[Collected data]
▬▬▬▬▬▬▬▬▬▬
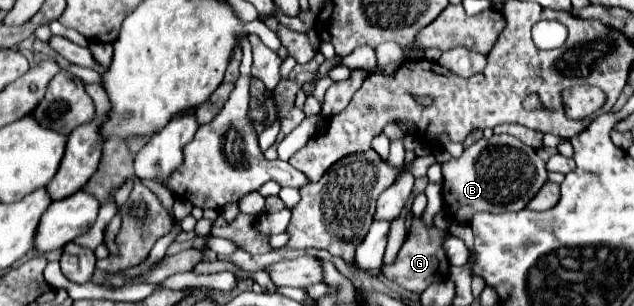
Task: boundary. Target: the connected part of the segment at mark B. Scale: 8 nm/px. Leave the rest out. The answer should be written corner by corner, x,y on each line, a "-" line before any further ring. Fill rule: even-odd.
492,135
490,139
478,139
474,145
464,149
458,159
450,159
442,165
444,175
444,191
448,193
444,199
444,211
450,219
468,221
476,211
488,213
506,213
520,211
528,205
528,201
538,193
538,189
548,181
546,163
536,155
536,151
512,135

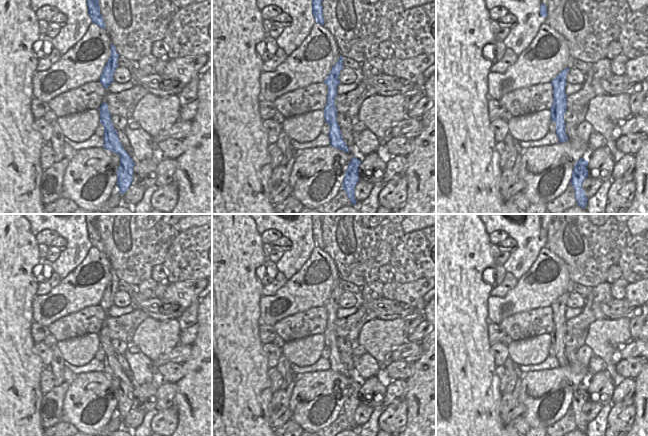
▬▬▬▬▬▬▬▬▬▬
Your task - Repeat the data exactly, dropping every picture it holds.

Reply to the exercise -
Task: boundary. Target: the connected part of the segment at mark B. Scale: 8 nm/px. Leave the rest out. The answer should be written corner by corner, x,y on each line, a "-" line before any further ring. Fill rule: even-odd.
492,135
490,139
478,139
474,145
464,149
458,159
450,159
442,165
444,175
444,191
448,193
444,199
444,211
450,219
468,221
476,211
488,213
506,213
520,211
528,205
528,201
538,193
538,189
548,181
546,163
536,155
536,151
512,135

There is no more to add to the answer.